Two weeks ago, on May 28, I was consumed with sadness. Acknowledging that mom had now been gone for six months was very difficult. As more time passes, it becomes more evident how many things I'd like to share with mom that I can't, how many things I'd like to do with her, and how much I miss her. It is very difficult not to feel hopeless, not to be consumed by sadness.

Someone asked me if there is anything I do to celebrate mom, or that reminds me of her. I didn't know how to answer. So much of what I do reminds me of mom that I would have a very difficult time picking one thing or a few things to really celebrate her and remember her. I don't know if this is good or bad. I think that sort of clarity, and ability to choose a way to celebrate mom, will come later.

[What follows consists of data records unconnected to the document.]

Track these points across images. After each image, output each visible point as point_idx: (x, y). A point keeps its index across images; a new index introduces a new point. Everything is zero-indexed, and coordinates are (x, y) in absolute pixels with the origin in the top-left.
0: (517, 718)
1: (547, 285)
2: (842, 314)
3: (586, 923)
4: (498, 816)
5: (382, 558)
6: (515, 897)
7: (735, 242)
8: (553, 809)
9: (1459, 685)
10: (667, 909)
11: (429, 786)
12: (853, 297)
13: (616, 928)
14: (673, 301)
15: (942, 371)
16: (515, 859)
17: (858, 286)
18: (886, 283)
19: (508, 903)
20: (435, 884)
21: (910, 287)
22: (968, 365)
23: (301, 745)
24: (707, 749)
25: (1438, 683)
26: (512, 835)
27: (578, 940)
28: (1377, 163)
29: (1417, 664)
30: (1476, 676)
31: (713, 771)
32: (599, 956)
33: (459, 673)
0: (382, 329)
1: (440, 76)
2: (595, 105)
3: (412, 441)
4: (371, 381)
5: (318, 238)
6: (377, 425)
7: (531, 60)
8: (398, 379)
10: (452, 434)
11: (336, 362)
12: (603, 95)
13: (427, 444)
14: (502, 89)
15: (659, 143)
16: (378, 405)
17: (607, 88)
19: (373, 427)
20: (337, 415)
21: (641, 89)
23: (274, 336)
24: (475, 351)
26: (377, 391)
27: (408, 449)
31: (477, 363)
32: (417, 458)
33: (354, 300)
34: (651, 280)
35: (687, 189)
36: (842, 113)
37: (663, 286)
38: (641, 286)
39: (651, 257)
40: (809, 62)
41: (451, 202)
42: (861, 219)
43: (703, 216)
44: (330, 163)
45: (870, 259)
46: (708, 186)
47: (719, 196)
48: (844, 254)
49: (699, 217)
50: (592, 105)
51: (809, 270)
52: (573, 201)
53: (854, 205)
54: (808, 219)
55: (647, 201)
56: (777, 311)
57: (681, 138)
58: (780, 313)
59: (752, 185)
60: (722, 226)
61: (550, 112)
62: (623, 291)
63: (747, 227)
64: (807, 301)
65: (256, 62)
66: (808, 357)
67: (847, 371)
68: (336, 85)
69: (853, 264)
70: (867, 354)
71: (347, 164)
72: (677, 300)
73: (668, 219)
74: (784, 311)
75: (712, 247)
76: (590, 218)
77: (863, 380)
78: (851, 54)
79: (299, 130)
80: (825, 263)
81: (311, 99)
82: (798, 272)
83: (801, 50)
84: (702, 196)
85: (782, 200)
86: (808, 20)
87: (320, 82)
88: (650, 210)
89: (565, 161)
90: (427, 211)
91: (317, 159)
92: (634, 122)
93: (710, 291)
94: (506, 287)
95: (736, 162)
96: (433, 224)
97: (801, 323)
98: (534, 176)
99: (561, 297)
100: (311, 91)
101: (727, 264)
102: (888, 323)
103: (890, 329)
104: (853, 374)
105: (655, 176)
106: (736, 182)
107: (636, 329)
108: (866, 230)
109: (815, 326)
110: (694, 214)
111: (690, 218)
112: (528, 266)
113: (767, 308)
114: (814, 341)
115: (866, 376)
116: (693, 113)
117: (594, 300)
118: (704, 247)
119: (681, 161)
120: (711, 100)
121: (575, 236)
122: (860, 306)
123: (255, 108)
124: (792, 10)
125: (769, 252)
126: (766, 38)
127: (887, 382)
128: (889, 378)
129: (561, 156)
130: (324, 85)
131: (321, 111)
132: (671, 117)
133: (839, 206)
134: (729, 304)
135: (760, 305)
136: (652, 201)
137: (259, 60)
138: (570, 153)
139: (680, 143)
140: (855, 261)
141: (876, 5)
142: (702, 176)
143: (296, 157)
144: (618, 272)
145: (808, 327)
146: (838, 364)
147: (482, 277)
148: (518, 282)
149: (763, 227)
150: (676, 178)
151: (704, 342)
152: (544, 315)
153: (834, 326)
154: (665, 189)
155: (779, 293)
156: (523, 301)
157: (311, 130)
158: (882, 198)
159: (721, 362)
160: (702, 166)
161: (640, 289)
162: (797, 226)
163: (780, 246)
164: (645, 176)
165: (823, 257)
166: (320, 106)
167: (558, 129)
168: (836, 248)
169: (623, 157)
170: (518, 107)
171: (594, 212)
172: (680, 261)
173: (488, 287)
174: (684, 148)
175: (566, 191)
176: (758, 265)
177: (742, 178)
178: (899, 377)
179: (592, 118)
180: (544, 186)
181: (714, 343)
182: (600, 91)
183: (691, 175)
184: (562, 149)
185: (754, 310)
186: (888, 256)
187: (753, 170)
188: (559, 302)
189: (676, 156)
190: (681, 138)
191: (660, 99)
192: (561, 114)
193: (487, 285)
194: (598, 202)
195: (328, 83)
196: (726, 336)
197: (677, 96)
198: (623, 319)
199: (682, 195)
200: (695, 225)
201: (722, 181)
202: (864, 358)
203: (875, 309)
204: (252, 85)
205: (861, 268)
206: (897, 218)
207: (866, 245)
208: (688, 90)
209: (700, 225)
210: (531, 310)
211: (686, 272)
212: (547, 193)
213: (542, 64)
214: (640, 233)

I've been thinking for the past few days about running a marathon- the California International Marathon. It would be a good way to do something productive and set a goal I can achieve this year. I think I need that sort of structure. I've also thought about using the CIM to start fund raising for the Pulmonary Fibrosis Foundation, which has a (virtual) running team and sets up online fund raising pages for participants. This would help me accomplish something for myself and to help others afflicted by the awful disease that stole mom away so unfairly.

Aside from being the local marathon, I feel that the CIM would be a good pick because I have memories of mom recounting how she had gone to watch the runners on a cold December morning a few years ago. It was after I had started running, and she had asked me if I did the race (I hadn't). I think she would like it if I ran the CIM, and it would be nice to think of her watching.